Well the choices are plain really.

  • She gets help and resumes sex
  • You separate
  • You put up with it
  • You ask for an open relation and hope she accepts
  • You cheat
Have I missed anything? You cannot have everything in life. What are you willing to trade off for more sex?
Randomheadache · 22/12/2022 21:13

Rushingfool · 22/12/2022 21:06

The only thing that's going to bring her libido back is hurt with testosterone. Hrt alone won't do it. Would she be willing to consider taking these?

A pp refers to a 'complete' relationship. So if you're not having sex, it's not a 'complete' relationship? How odd. 90 year olds have complete relationships without always having sex. Some people have sex, some don't. We've been brainwashed by all these magazine articles with titles such as "how to enjoy sex in your 80s" and "being retired means more time for sex!" and "older women are still sexy". What if older women don't want to be sexy? What if they just want to enjoy their children and grandchildren and follow their own biology?

All of this. Can you not find intimacy with her in non sexual ways? And just have a wank!

Oopsiedaisyy · 22/12/2022 21:13

Complete relationship means intimacy, affection and yes, a sexual element - especially in your early 50s.

Every one has a need to feel wanted and desired, regardless of how that is demonstrated physically as we age.

Randomheadache · 22/12/2022 21:14

Whadda · 22/12/2022 21:05

I’ve just read the title.

Just to avoid wasting my time, does the post basically breakdown to- “I love my wife but I have an unreasonable expectation of sex and I’m going to insinuate that I’m only not looking anywhere else out of loyalty”?

Pretty much

dolor · 22/12/2022 21:14

GunnerRyan1968 · 22/12/2022 21:04

I can't do that.
I want her to want me, not be forced to via an ultimatum.

That's not how it works. If she doesn't want a physical relationship anymore, you have to figure out what you're going to do.

C1N1C · 22/12/2022 21:15

I could have written this too. I know the feeling, it's difficult when you love someone and you want to be near them, but they push you away (only for sex, but it still feels like a big rejection!).
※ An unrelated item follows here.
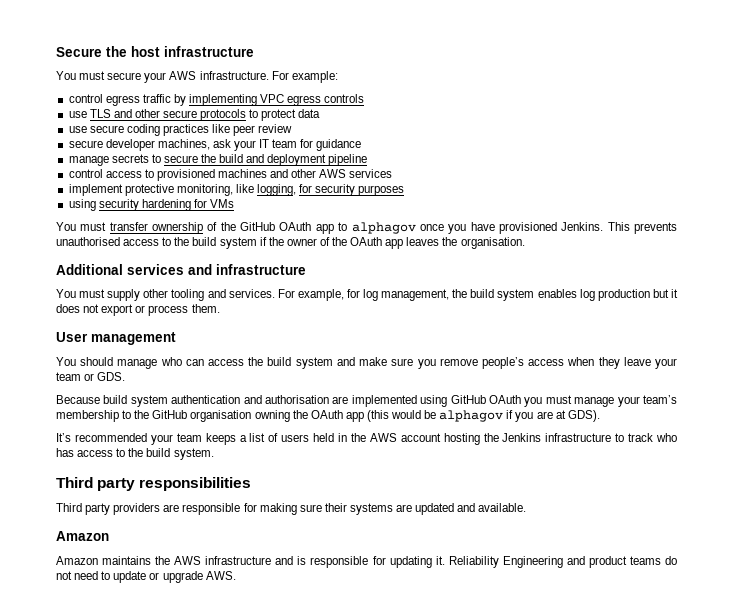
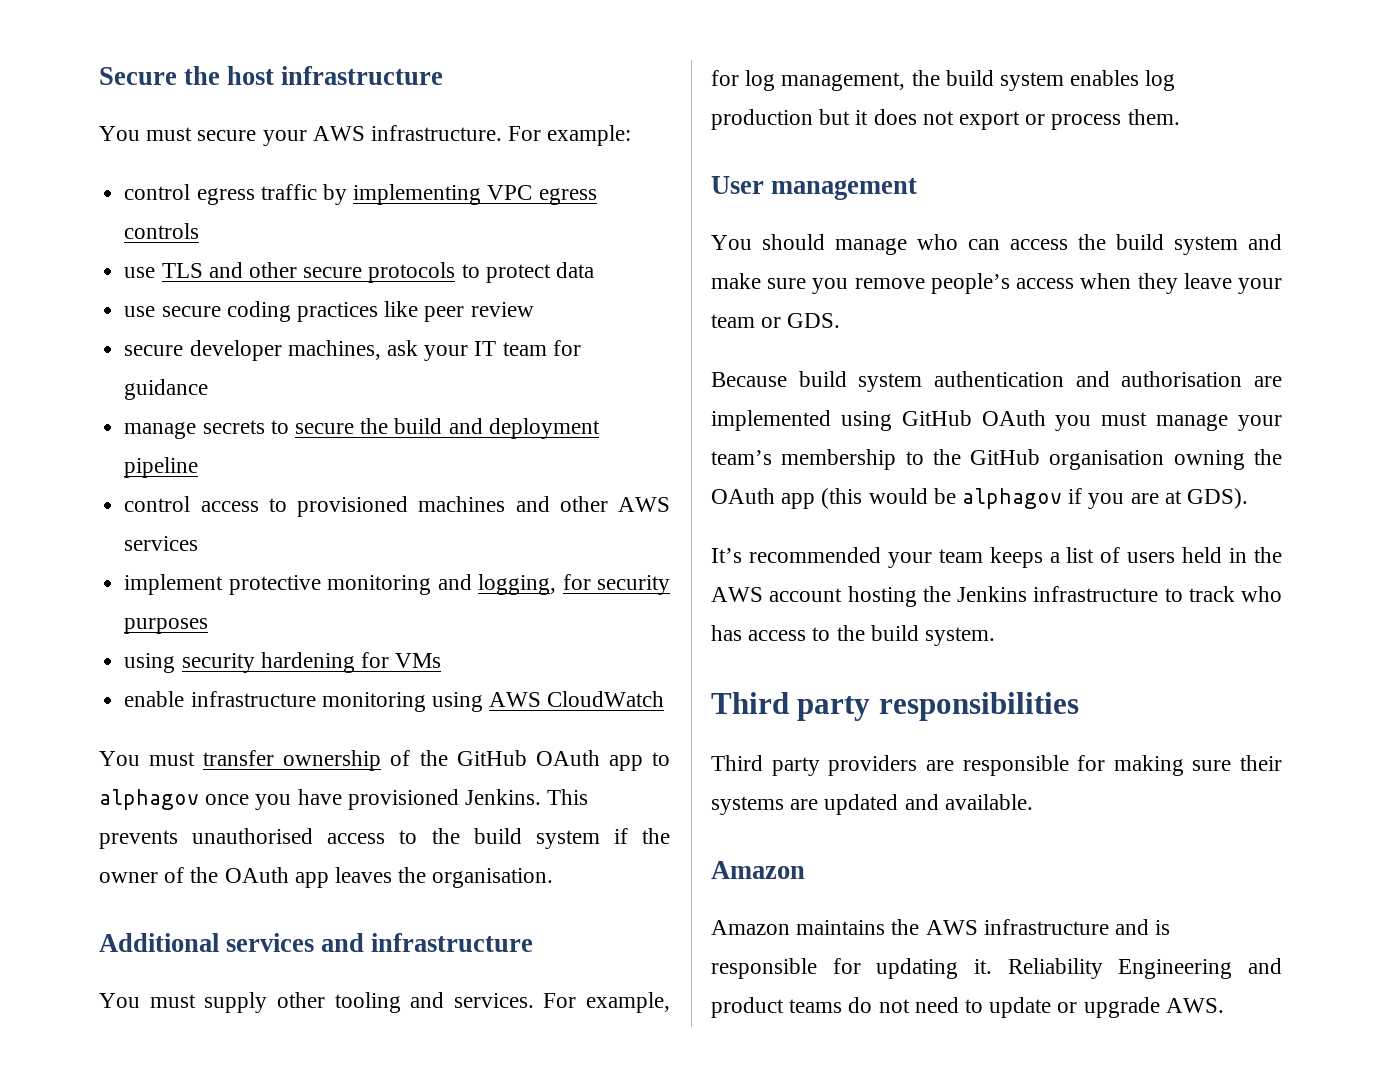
[176,184,254,196] monitoring, like -> [327,574,472,595] monitoring and
(235, 203) none -> [124,691,665,712] // enable infrastructure monitoring using AWS CloudWatch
Is there any compromise at all that you have discussed? What she might be happy to do? Anything she still likes that you can incorporate into more?

NoKandoo · 22/12/2022 21:15

Whadda · 22/12/2022 21:05

I’ve just read the title.

Just to avoid wasting my time, does the post basically breakdown to- “I love my wife but I have an unreasonable expectation of sex and I’m going to insinuate that I’m only not looking anywhere else out of loyalty”?

Why is it unreasonable for someone to want to have sex with their wife?

@GunnerRyan1968 I am your age, and I enjoy sex and intimacy (preferably every day, though my partner is not quite so driven). I agree with you that sex is part of a "complete" relationship. If you don't have sex, you're just friends or housemates. I have been even keener since being menopausal, not least because I am finally free from any worries about unplanned pregnancies.

I think you just have to talk to her, OP, in a non-confrontational way.